The deportation of the Jews constitutes a dark chapter in Norwegian and European history. The Holocaust denotes the Nazi mass murder of around six million Jews. Roma, Slavs, people with disabilities, homosexuals, Jehovah's Witnesses, communists, and other groups were also subjected to persecution and sometimes mass murder as designated enemies of the German “people’s community”.

THE EXHIBITION AT THE HL-CENTER

The permanent exhibition at the Center for Studies of the Holocaust and Religious Minorities elucidates the ideological roots of the Holocaust, emphasizing the history of racism and anti-Semitism. It also examines the ascent of Nazi Germany and the state-controlled discrimination and extermination policy during World War II. The exhibition focuses on the plight of the Norwegian Jewsby telling the stories of the victims and documenting how Norwegians participated in stigmatizing and persecuting their fellow citizens. The Norwegian victims of the Holocaust are commemorated in a separate room at the end of the exhibition.

COMING TO TERMS WITH THE PAST

For a long time, the history of the Norwegian Jews during Word War II remained a blank spot in Norway. It was not until the 1990s that this particular aspect of the Nazi occupation of Norway received more public attention.

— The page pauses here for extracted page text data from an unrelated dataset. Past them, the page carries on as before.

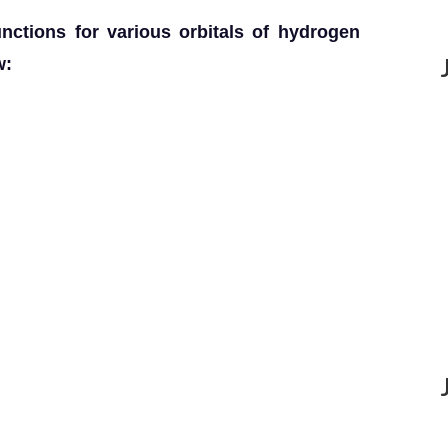
functions for various orbitals of hydrogen
w:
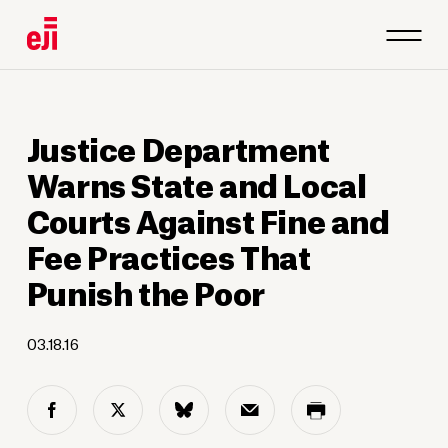
Justice Department
Warns State and Local
Courts Against Fine and
Fee Practices That
Punish the Poor
03.18.16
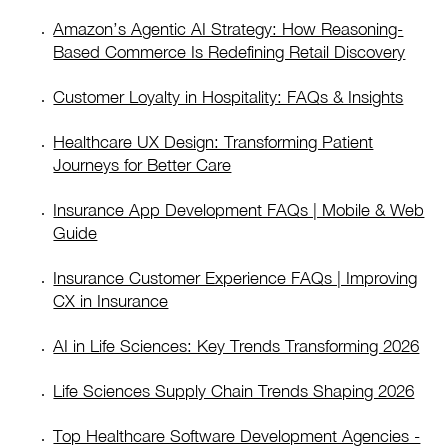
Amazon’s Agentic AI Strategy: How Reasoning-
Based Commerce Is Redefining Retail Discovery
Customer Loyalty in Hospitality: FAQs & Insights
Healthcare UX Design: Transforming Patient
Journeys for Better Care
Insurance App Development FAQs | Mobile & Web
Guide
Insurance Customer Experience FAQs | Improving
CX in Insurance
AI in Life Sciences: Key Trends Transforming 2026
Life Sciences Supply Chain Trends Shaping 2026
Top Healthcare Software Development Agencies -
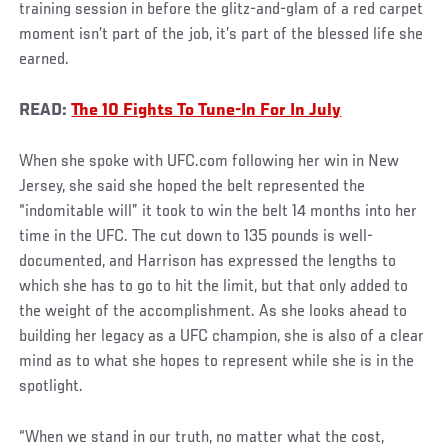
training session in before the glitz-and-glam of a red carpet
moment isn’t part of the job, it’s part of the blessed life she
earned.
READ:
The 10 Fights To Tune-In For In July
When she spoke with UFC.com following her win in New
Jersey, she said she hoped the belt represented the
“indomitable will” it took to win the belt 14 months into her
time in the UFC. The cut down to 135 pounds is well-
documented, and Harrison has expressed the lengths to
which she has to go to hit the limit, but that only added to
the weight of the accomplishment. As she looks ahead to
building her legacy as a UFC champion, she is also of a clear
mind as to what she hopes to represent while she is in the
spotlight.
“When we stand in our truth, no matter what the cost,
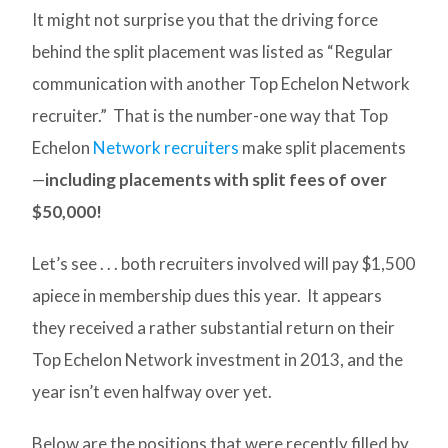
It might not surprise you that the driving force
behind the split placement was listed as “Regular
communication with another Top Echelon Network
recruiter.” That is the number-one way that Top
Echelon
Network recruiters
make split placements
—
including placements with split fees of over
$50,000!
Let’s see . . . both recruiters involved will pay $1,500
apiece in membership dues this year. It appears
they received a rather substantial return on their
Top Echelon Network investment in 2013, and the
year isn’t even halfway over yet.
Below are the positions that were recently filled by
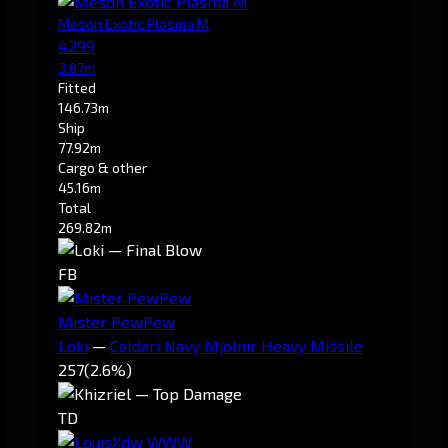
Meson Exotic Plasma M
4299
3.87m
Fitted
146.73m
Ship
77.92m
Cargo & other
45.16m
Total
269.82m
FB
Mister PewPew
Loki
—
Caldari Navy Mjolnir Heavy Missile
257
(2.6%)
TD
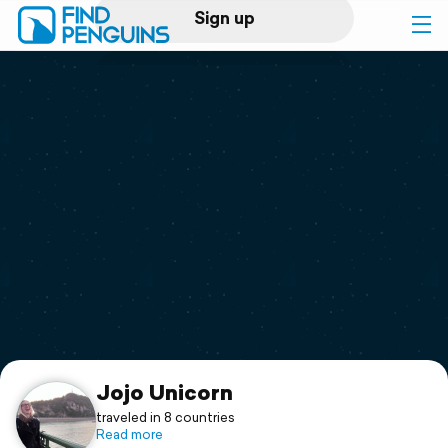
Sign up
Log in
Home
Print a book
Flyover video
Explore
Support
Jojo Unicorn
traveled in 8 countries
Read more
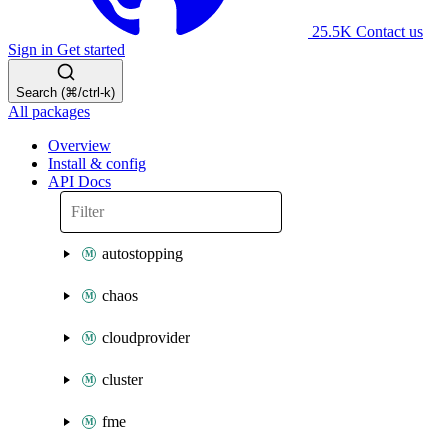
25.5K
Contact us
Sign in
Get started
Search (⌘/ctrl-k)
All packages
Overview
Install & config
API Docs
autostopping
chaos
cloudprovider
cluster
fme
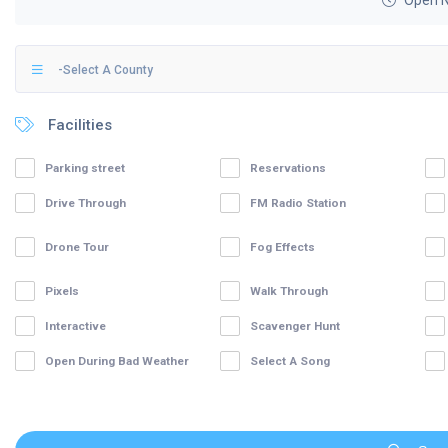
Open 
-Select A County
Facilities
Parking street
Reservations
Drive Through
FM Radio Station
Drone Tour
Fog Effects
Pixels
Walk Through
Interactive
Scavenger Hunt
Open During Bad Weather
Select A Song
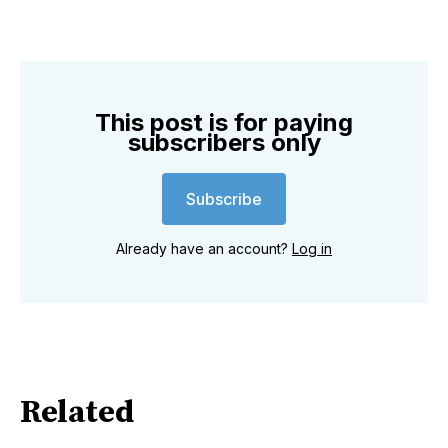
This post is for paying
subscribers only
Subscribe
Already have an account?
Log in
Related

In 1999 the Norwegian Parliament passed the restitution law compensating for financial losses experiencedby Norwegian Jews during World War II. The establishment of the Center for Studies of the Holocaust and Religious Minorities and the Holocaust exhibition became part of the settlement awarded to the Jewish minority in Norway.

THE S/S DONAU

The S/S Donau, which had a gross register tonnage of 9035, was built by Deutsche Schiff- und Maschinenbau in Hamburg in 1929 and owned by the German shipping company Nord-Deutscher Lloyd. The ship was originally designed for civilian purposes, but when war broke out it was requisitioned by the German Navy and equipped with anti-aircraft artillery and depth charges. After the invasion of Norway, the ship was used primarily to transport provisions and German troops to Norway but also to transfer German soldiers from Norway to the Eastern Front.

SUNK IN THE OSLO FJORD

During the Nazi occupation the S/S Donau was popularly known as the “slave ship” since it was used to transport Russian prisoners of war to Norway and Norwegian prisoners, including students and officers, to Germany and occupied Poland. The S/S Donau also carried hundreds of Norwegian sailors taken captive by German warships in May 1941. The ship sank on 17 January 1945 in the Oslo Fjord, due to a sabotage operation carried out by two members of the Norwegian resistance movement Max Manus and Roy Nielsen. The shipwreck was raised in 1952 and sold for scrap in Bremen.

THE SHIP’S BELL

The ship’s bell currently on display at the Center for Studies of the Holocaust and Religious Minorities once hung on the foredeck of the S/S Donau, struck to signify port arrivals and departures. In the summer of 1945, Max Manus retrieved the bell from the bow of the shipwreck, which was still visible above the water. Installed in April 2014, the bell is on loan from the Resistance Museum at Akershus Fortress.